Whitehorse hosted the Arctic Arts Summit at the Kwanlin Dün Cultural Centre this week. The event, co-hosted by the government of Yukon and the Canada Council for the Arts, brings together representatives of Arctic countries and the Indigenous nations of the circumpolar region.
The goal of the summit is to “strengthen arts and culture in the North and develop circumpolar co-operation to stimulate collaboration in arts and creative industries,” as stated in a press release.
Presenting partners included the Yukon Arts Centre, Yukon First Nations Culture and Tourism Association and Adäka Cultural Festival.
This was the third summit to take place. The first one was hosted by Norway in 2017 and the second by Finland in 2019.
The 2022 summit connected participants across the North with a program focused on artist-driven exchanges and Indigenous voices. It ran from June 27 to 29 and featured performances, panels and presentations from over 300 artists, cultural leaders and policy makers.
The performance art component of the summit took place on Tuesday evening from 7 p.m. to 12:30 a.m.
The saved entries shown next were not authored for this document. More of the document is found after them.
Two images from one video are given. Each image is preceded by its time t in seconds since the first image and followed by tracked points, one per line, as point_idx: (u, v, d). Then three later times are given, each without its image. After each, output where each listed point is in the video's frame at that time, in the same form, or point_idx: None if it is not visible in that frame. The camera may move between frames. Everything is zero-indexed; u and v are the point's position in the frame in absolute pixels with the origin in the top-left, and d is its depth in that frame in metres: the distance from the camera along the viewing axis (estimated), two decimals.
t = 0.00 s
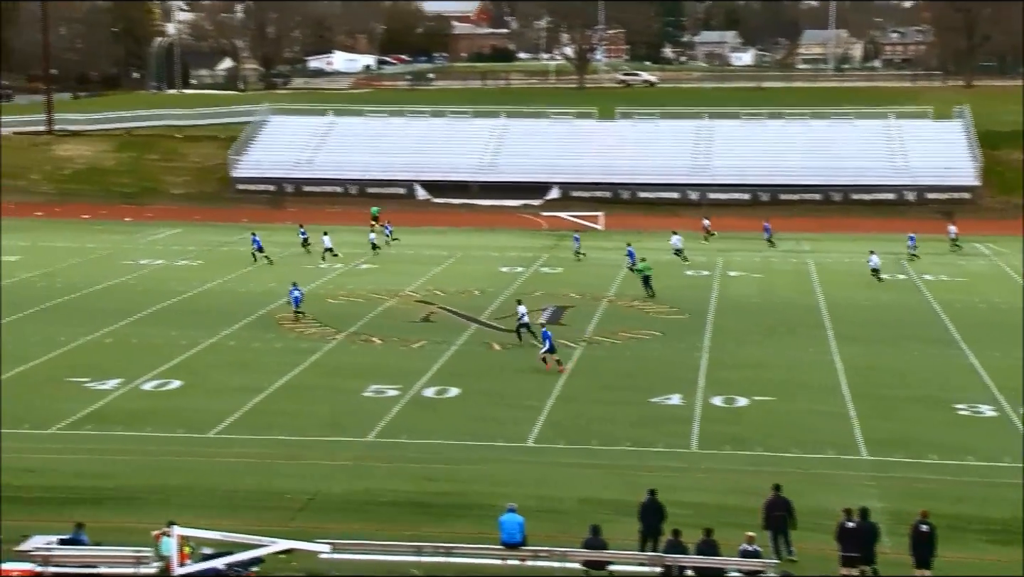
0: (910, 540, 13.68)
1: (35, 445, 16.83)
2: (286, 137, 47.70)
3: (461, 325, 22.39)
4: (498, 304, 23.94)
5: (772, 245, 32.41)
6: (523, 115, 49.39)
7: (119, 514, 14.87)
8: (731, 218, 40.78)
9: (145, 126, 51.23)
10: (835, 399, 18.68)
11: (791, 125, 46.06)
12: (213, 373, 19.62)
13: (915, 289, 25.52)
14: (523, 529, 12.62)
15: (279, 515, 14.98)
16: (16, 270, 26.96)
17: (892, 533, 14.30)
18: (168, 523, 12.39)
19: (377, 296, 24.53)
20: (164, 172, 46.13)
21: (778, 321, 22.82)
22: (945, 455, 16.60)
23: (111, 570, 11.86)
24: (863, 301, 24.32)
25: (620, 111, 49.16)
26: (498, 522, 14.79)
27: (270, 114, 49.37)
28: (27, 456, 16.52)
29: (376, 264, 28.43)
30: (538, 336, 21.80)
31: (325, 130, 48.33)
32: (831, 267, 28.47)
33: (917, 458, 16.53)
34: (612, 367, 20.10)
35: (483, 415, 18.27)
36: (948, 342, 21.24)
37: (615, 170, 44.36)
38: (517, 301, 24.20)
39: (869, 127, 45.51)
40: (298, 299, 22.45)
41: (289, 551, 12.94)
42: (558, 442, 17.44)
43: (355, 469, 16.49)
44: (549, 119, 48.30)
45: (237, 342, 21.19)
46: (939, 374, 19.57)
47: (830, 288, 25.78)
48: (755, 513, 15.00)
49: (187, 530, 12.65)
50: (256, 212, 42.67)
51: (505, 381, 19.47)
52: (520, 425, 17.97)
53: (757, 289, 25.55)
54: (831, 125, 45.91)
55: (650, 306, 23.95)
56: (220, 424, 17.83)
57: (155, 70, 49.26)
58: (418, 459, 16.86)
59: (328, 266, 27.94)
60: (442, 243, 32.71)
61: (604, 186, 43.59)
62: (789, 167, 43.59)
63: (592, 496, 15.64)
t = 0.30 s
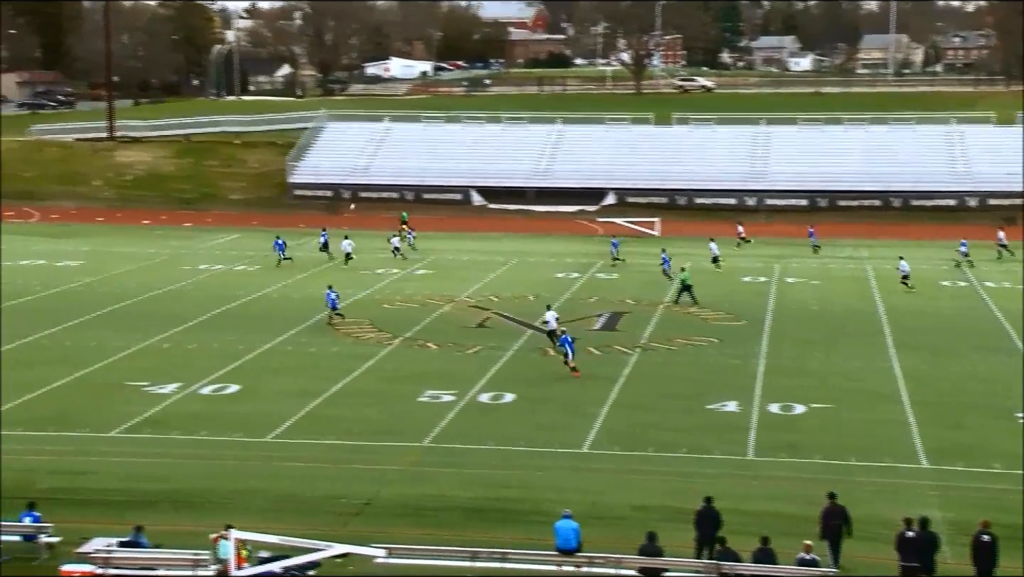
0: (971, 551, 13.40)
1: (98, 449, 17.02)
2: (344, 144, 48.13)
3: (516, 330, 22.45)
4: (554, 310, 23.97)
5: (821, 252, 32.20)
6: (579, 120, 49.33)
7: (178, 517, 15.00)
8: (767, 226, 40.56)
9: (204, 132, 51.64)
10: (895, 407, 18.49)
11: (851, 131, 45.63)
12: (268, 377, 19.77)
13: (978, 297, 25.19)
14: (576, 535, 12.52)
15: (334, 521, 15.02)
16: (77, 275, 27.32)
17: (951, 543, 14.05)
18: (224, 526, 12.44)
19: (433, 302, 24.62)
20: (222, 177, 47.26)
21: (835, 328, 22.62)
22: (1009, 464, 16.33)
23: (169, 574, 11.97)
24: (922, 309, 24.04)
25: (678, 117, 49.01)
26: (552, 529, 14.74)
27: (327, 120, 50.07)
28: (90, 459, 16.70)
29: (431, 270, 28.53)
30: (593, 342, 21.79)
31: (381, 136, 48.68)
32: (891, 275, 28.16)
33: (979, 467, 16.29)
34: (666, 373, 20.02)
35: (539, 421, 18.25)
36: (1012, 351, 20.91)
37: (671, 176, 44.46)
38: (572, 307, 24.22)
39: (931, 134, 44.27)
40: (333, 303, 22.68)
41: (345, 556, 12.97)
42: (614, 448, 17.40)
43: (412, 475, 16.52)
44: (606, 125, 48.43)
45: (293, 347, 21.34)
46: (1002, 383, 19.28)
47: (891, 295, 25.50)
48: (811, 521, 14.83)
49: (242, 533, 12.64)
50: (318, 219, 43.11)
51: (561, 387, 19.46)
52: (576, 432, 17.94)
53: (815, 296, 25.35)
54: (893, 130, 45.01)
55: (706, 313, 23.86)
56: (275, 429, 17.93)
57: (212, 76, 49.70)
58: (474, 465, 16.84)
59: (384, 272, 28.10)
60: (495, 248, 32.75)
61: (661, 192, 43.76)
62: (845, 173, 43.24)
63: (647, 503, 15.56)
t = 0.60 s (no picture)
0: None
1: (151, 451, 17.15)
2: (395, 149, 48.34)
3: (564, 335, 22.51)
4: (603, 315, 24.02)
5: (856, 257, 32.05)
6: (628, 125, 49.61)
7: (227, 520, 15.06)
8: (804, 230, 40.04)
9: (261, 136, 53.02)
10: (947, 416, 18.24)
11: (902, 135, 45.27)
12: (317, 381, 19.87)
13: None
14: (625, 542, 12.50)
15: (380, 525, 15.03)
16: (129, 278, 27.61)
17: (1004, 551, 13.76)
18: (275, 527, 12.50)
19: (480, 306, 24.68)
20: (274, 181, 47.15)
21: (886, 334, 22.41)
22: None
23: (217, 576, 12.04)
24: (975, 316, 23.76)
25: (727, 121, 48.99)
26: (600, 534, 14.65)
27: (375, 125, 50.21)
28: (143, 461, 16.82)
29: (479, 274, 28.62)
30: (641, 347, 21.75)
31: (430, 141, 48.75)
32: (943, 281, 27.88)
33: None
34: (713, 379, 19.91)
35: (588, 427, 18.21)
36: None
37: (721, 180, 43.83)
38: (620, 312, 24.25)
39: (984, 137, 44.44)
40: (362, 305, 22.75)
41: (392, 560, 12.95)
42: (662, 454, 17.30)
43: (459, 480, 16.50)
44: (655, 130, 48.24)
45: (341, 351, 21.43)
46: None
47: (943, 301, 25.25)
48: (861, 528, 14.61)
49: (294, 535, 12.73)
50: (362, 223, 42.85)
51: (610, 393, 19.42)
52: (624, 437, 17.88)
53: (865, 302, 25.15)
54: (944, 134, 44.97)
55: (754, 318, 23.78)
56: (324, 433, 17.99)
57: (266, 82, 61.26)
58: (521, 470, 16.81)
59: (433, 276, 28.24)
60: (541, 253, 32.84)
61: (710, 197, 42.81)
62: (897, 177, 42.59)
63: (695, 510, 15.43)
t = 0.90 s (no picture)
0: None
1: (206, 453, 17.29)
2: (445, 151, 48.50)
3: (615, 339, 22.54)
4: (653, 320, 24.00)
5: (889, 258, 31.95)
6: (678, 130, 49.72)
7: (279, 522, 15.06)
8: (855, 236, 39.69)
9: (310, 141, 52.95)
10: (1005, 424, 17.94)
11: (958, 139, 44.47)
12: (370, 384, 19.96)
13: None
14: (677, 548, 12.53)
15: (431, 527, 14.98)
16: (185, 281, 27.95)
17: None
18: (326, 529, 12.55)
19: (531, 310, 24.74)
20: (326, 185, 47.48)
21: (941, 340, 22.14)
22: None
23: None
24: None
25: (779, 125, 48.82)
26: (649, 538, 14.53)
27: (426, 129, 50.62)
28: (198, 463, 16.93)
29: (530, 278, 28.69)
30: (692, 351, 21.70)
31: (482, 143, 48.97)
32: (1001, 287, 27.50)
33: None
34: (764, 385, 19.78)
35: (638, 431, 18.16)
36: None
37: (772, 185, 43.42)
38: (671, 317, 24.21)
39: None
40: (392, 306, 23.01)
41: (442, 562, 12.86)
42: (713, 459, 17.17)
43: (510, 483, 16.44)
44: (705, 134, 47.84)
45: (393, 354, 21.55)
46: None
47: (1000, 307, 24.92)
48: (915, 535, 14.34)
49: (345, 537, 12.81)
50: (410, 226, 43.08)
51: (662, 397, 19.36)
52: (676, 442, 17.78)
53: (921, 307, 24.89)
54: (1001, 138, 44.16)
55: (807, 323, 23.65)
56: (375, 436, 18.04)
57: (319, 86, 64.68)
58: (572, 474, 16.73)
59: (484, 280, 28.35)
60: (591, 256, 32.88)
61: (762, 200, 42.77)
62: (955, 182, 41.75)
63: (745, 514, 15.25)
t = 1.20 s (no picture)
0: None
1: (261, 454, 17.36)
2: (499, 154, 48.56)
3: (667, 344, 22.53)
4: (706, 324, 23.98)
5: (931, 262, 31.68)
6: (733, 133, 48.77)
7: (329, 523, 14.99)
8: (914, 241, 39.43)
9: (361, 144, 53.09)
10: None
11: None
12: (421, 388, 20.03)
13: None
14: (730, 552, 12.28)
15: (480, 530, 14.81)
16: (239, 284, 28.19)
17: None
18: (377, 533, 12.60)
19: (583, 314, 24.81)
20: (380, 189, 47.82)
21: (999, 347, 21.82)
22: None
23: None
24: None
25: (834, 127, 47.80)
26: (700, 543, 14.31)
27: (478, 133, 50.86)
28: (252, 465, 16.98)
29: (582, 282, 28.68)
30: (746, 356, 21.62)
31: (534, 147, 48.90)
32: None
33: None
34: (817, 391, 19.59)
35: (690, 435, 18.06)
36: None
37: (827, 188, 42.98)
38: (723, 322, 24.14)
39: None
40: (424, 307, 23.34)
41: (493, 566, 12.74)
42: (767, 464, 16.97)
43: (560, 487, 16.28)
44: (760, 137, 47.23)
45: (446, 357, 21.70)
46: None
47: None
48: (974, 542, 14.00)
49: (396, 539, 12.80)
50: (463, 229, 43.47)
51: (716, 403, 19.27)
52: (729, 446, 17.64)
53: (979, 313, 24.56)
54: None
55: (863, 327, 23.45)
56: (428, 438, 18.07)
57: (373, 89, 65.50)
58: (625, 478, 16.56)
59: (536, 283, 28.40)
60: (642, 260, 32.77)
61: (817, 203, 42.69)
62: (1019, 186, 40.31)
63: (799, 519, 14.99)
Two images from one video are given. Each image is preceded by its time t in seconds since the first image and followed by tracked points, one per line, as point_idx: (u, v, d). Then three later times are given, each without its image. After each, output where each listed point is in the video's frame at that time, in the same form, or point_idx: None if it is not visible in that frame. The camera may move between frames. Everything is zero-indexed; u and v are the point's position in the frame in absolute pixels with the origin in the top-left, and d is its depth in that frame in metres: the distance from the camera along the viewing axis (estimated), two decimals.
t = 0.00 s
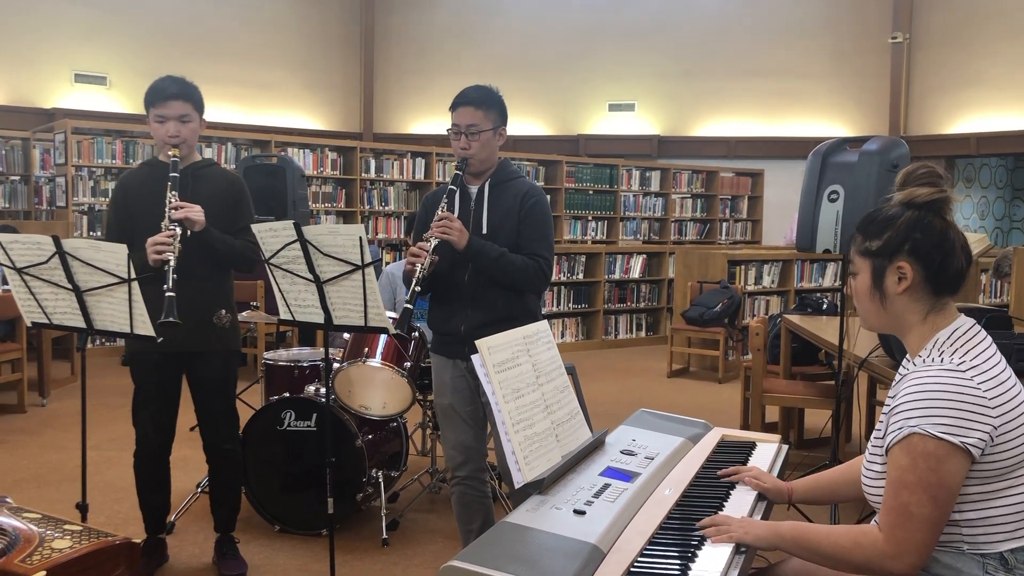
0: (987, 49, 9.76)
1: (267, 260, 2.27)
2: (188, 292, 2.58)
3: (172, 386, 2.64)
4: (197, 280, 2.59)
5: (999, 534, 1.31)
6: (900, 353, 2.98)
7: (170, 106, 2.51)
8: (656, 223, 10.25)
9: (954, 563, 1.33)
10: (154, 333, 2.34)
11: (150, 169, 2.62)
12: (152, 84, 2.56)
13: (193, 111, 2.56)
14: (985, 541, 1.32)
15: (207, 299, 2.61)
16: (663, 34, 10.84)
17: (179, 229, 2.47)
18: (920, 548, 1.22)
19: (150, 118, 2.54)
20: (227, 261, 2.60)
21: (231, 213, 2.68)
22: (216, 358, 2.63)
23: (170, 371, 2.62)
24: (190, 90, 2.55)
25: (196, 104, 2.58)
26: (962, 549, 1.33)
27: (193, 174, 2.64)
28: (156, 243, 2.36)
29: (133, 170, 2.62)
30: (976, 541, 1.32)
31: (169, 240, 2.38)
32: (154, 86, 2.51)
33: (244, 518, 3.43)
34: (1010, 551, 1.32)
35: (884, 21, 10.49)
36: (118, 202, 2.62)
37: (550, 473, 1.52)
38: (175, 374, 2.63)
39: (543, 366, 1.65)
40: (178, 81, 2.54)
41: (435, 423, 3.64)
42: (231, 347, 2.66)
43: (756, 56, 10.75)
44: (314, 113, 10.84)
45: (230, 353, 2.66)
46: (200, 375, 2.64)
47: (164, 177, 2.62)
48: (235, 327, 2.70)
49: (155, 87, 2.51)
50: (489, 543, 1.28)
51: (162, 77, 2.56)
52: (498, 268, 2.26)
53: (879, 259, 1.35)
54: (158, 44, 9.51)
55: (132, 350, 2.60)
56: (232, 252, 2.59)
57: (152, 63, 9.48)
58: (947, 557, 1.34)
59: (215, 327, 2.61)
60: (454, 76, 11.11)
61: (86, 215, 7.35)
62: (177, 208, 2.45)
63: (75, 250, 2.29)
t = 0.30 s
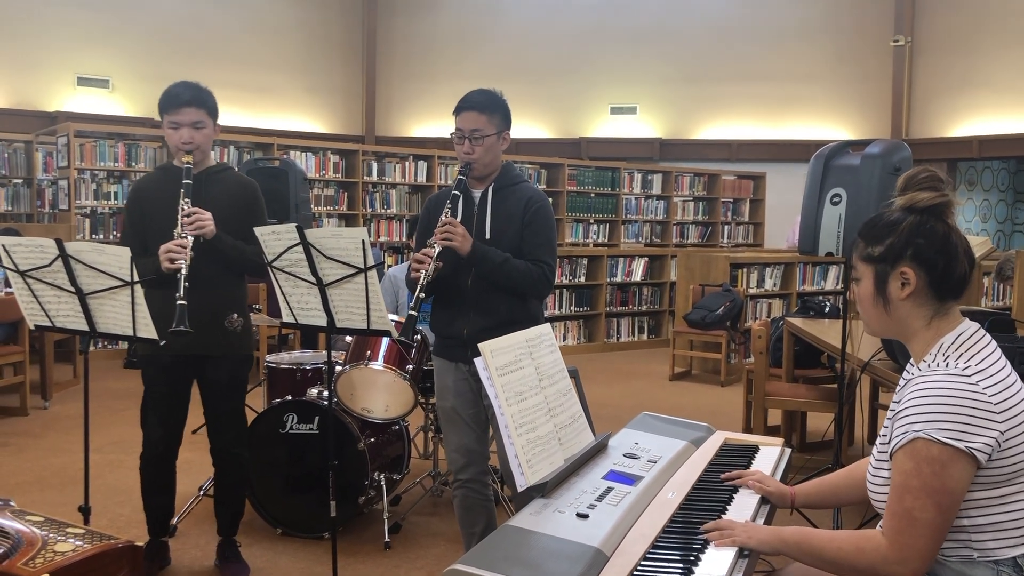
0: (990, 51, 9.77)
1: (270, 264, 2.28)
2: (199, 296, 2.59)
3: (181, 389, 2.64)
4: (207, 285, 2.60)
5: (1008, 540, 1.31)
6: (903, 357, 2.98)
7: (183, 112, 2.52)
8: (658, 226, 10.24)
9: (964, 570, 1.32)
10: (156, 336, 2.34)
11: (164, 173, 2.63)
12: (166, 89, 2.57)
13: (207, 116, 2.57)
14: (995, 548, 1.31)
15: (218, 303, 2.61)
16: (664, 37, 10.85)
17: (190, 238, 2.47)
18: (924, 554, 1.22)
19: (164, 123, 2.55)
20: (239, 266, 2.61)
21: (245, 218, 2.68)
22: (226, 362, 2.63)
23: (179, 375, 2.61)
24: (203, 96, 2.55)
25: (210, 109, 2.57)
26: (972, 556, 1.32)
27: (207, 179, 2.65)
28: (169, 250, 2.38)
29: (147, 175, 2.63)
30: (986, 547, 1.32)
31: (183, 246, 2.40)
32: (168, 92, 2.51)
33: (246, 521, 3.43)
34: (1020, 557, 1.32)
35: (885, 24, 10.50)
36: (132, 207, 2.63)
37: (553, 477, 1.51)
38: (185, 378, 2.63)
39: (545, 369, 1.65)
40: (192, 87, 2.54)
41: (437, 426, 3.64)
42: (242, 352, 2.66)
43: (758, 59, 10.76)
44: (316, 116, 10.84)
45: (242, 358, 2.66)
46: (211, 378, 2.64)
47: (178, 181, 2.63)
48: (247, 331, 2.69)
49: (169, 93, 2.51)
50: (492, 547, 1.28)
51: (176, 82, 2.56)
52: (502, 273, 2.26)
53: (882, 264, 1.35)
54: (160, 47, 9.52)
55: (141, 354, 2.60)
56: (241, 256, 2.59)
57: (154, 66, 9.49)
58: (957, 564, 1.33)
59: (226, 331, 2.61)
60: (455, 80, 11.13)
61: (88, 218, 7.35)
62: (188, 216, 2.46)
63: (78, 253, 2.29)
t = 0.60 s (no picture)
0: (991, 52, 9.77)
1: (271, 265, 2.28)
2: (205, 297, 2.59)
3: (186, 391, 2.64)
4: (213, 285, 2.61)
5: (1009, 540, 1.31)
6: (905, 357, 2.98)
7: (192, 113, 2.52)
8: (659, 228, 10.23)
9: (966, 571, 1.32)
10: (158, 338, 2.34)
11: (173, 174, 2.64)
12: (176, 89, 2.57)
13: (216, 117, 2.57)
14: (997, 549, 1.31)
15: (224, 305, 2.61)
16: (664, 39, 10.86)
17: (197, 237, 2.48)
18: (926, 554, 1.21)
19: (174, 124, 2.55)
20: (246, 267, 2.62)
21: (253, 219, 2.68)
22: (230, 364, 2.63)
23: (182, 376, 2.62)
24: (213, 96, 2.55)
25: (219, 110, 2.57)
26: (974, 558, 1.32)
27: (216, 180, 2.65)
28: (174, 250, 2.39)
29: (156, 175, 2.63)
30: (988, 549, 1.31)
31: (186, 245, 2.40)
32: (178, 92, 2.51)
33: (248, 523, 3.43)
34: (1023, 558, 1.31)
35: (886, 25, 10.50)
36: (141, 207, 2.63)
37: (555, 478, 1.51)
38: (189, 380, 2.64)
39: (548, 370, 1.65)
40: (202, 87, 2.54)
41: (438, 427, 3.64)
42: (247, 353, 2.66)
43: (759, 60, 10.76)
44: (316, 118, 10.85)
45: (246, 360, 2.66)
46: (213, 380, 2.64)
47: (187, 181, 2.63)
48: (253, 334, 2.70)
49: (179, 93, 2.52)
50: (495, 547, 1.28)
51: (186, 83, 2.56)
52: (505, 276, 2.26)
53: (885, 265, 1.35)
54: (160, 48, 9.52)
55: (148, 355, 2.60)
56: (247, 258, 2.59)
57: (155, 68, 9.50)
58: (959, 565, 1.32)
59: (231, 333, 2.61)
60: (455, 81, 11.13)
61: (89, 220, 7.36)
62: (195, 215, 2.47)
63: (80, 255, 2.29)
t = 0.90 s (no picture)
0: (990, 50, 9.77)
1: (272, 264, 2.28)
2: (207, 297, 2.59)
3: (187, 391, 2.64)
4: (215, 286, 2.61)
5: (1012, 537, 1.31)
6: (906, 355, 2.98)
7: (195, 114, 2.52)
8: (659, 227, 10.23)
9: (968, 568, 1.32)
10: (158, 337, 2.34)
11: (176, 175, 2.64)
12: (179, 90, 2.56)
13: (218, 118, 2.57)
14: (999, 546, 1.31)
15: (225, 305, 2.61)
16: (665, 38, 10.86)
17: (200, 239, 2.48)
18: (927, 552, 1.21)
19: (177, 124, 2.55)
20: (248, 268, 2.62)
21: (256, 219, 2.67)
22: (231, 364, 2.63)
23: (183, 376, 2.62)
24: (216, 97, 2.54)
25: (221, 111, 2.57)
26: (976, 555, 1.32)
27: (219, 181, 2.65)
28: (178, 253, 2.39)
29: (160, 176, 2.63)
30: (990, 546, 1.31)
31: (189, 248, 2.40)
32: (180, 93, 2.50)
33: (249, 523, 3.43)
34: None
35: (886, 24, 10.51)
36: (145, 207, 2.63)
37: (555, 477, 1.51)
38: (190, 379, 2.64)
39: (548, 369, 1.65)
40: (204, 88, 2.54)
41: (439, 427, 3.64)
42: (249, 353, 2.65)
43: (759, 59, 10.76)
44: (317, 118, 10.85)
45: (250, 361, 2.65)
46: (215, 380, 2.64)
47: (191, 182, 2.63)
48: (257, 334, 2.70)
49: (181, 94, 2.51)
50: (496, 546, 1.28)
51: (188, 83, 2.56)
52: (506, 276, 2.26)
53: (887, 263, 1.35)
54: (160, 49, 9.51)
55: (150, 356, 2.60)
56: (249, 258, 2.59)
57: (156, 68, 9.50)
58: (961, 562, 1.33)
59: (234, 334, 2.61)
60: (456, 81, 11.13)
61: (90, 220, 7.36)
62: (199, 217, 2.47)
63: (80, 255, 2.29)
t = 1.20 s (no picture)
0: (991, 47, 9.77)
1: (273, 261, 2.28)
2: (209, 295, 2.59)
3: (188, 389, 2.64)
4: (217, 284, 2.61)
5: (1014, 534, 1.31)
6: (907, 352, 2.98)
7: (196, 113, 2.52)
8: (660, 224, 10.22)
9: (970, 564, 1.33)
10: (160, 334, 2.34)
11: (178, 173, 2.64)
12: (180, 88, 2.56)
13: (220, 117, 2.56)
14: (1001, 542, 1.31)
15: (227, 303, 2.61)
16: (666, 36, 10.85)
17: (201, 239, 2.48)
18: (930, 548, 1.21)
19: (178, 123, 2.55)
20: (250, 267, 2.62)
21: (257, 218, 2.67)
22: (232, 362, 2.63)
23: (184, 374, 2.62)
24: (217, 96, 2.54)
25: (223, 109, 2.57)
26: (978, 552, 1.32)
27: (221, 179, 2.65)
28: (179, 254, 2.39)
29: (162, 174, 2.63)
30: (992, 542, 1.32)
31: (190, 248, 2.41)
32: (182, 92, 2.50)
33: (250, 520, 3.43)
34: None
35: (887, 21, 10.51)
36: (147, 205, 2.63)
37: (557, 474, 1.51)
38: (191, 377, 2.64)
39: (549, 366, 1.65)
40: (205, 86, 2.53)
41: (440, 424, 3.64)
42: (251, 351, 2.65)
43: (760, 57, 10.75)
44: (318, 115, 10.85)
45: (253, 358, 2.66)
46: (217, 378, 2.65)
47: (192, 180, 2.63)
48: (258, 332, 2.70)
49: (182, 93, 2.50)
50: (498, 542, 1.28)
51: (190, 82, 2.55)
52: (508, 274, 2.26)
53: (890, 259, 1.35)
54: (161, 47, 9.51)
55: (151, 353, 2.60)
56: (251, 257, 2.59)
57: (156, 66, 9.50)
58: (963, 558, 1.33)
59: (236, 331, 2.61)
60: (457, 79, 11.12)
61: (90, 218, 7.36)
62: (201, 217, 2.47)
63: (82, 251, 2.29)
It was called Nuiharuq — meaning “visible from a distance” — and was curated by Reneltta Arluk, an Inuvialuk/Gwich’in/Denesuline/Cree artistic director with ancestral roots connected to Alaska, Yukon and the Northwest Territories.
A variety of storytelling, dance, music, puppetry and poetry took place in three different venues, two outdoors and one indoors. Audience members were guided in between sets from location to location by a school of big fish puppets, created and performed by the Nakai Theatre Ensemble.
A delegate pass was required to attend.